## The data

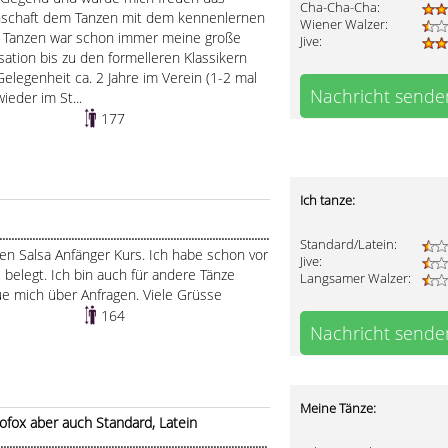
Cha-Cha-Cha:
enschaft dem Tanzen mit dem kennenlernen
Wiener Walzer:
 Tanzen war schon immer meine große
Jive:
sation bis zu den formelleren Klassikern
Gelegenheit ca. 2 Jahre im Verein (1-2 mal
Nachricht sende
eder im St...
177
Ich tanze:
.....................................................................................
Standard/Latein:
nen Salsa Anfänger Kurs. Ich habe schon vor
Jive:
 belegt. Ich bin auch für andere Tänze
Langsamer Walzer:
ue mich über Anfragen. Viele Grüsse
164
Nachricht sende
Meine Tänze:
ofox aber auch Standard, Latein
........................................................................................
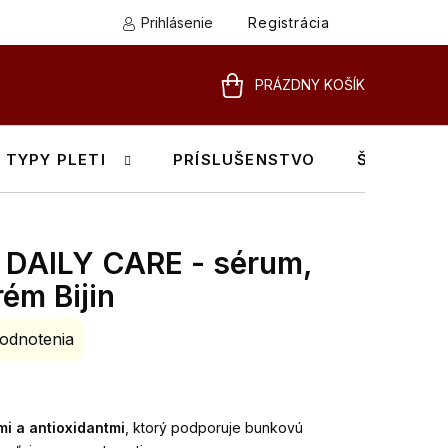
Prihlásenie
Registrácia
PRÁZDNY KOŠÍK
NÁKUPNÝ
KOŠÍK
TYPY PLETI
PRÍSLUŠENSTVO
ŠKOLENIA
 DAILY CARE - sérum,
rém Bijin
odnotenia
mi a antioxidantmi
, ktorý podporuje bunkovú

## How to complete this task
Only the pictures are to be left out; all other material is to be output exactly.

## Exercise response
Cha-Cha-Cha:
enschaft dem Tanzen mit dem kennenlernen
Wiener Walzer:
 Tanzen war schon immer meine große
Jive:
sation bis zu den formelleren Klassikern
Gelegenheit ca. 2 Jahre im Verein (1-2 mal
Nachricht sende
eder im St...
177
Ich tanze:
.....................................................................................
Standard/Latein:
nen Salsa Anfänger Kurs. Ich habe schon vor
Jive:
 belegt. Ich bin auch für andere Tänze
Langsamer Walzer:
ue mich über Anfragen. Viele Grüsse
164
Nachricht sende
Meine Tänze:
ofox aber auch Standard, Latein
........................................................................................
Prihlásenie
Registrácia
PRÁZDNY KOŠÍK
NÁKUPNÝ
KOŠÍK
TYPY PLETI
PRÍSLUŠENSTVO
ŠKOLENIA
 DAILY CARE - sérum,
rém Bijin
odnotenia
mi a antioxidantmi
, ktorý podporuje bunkovú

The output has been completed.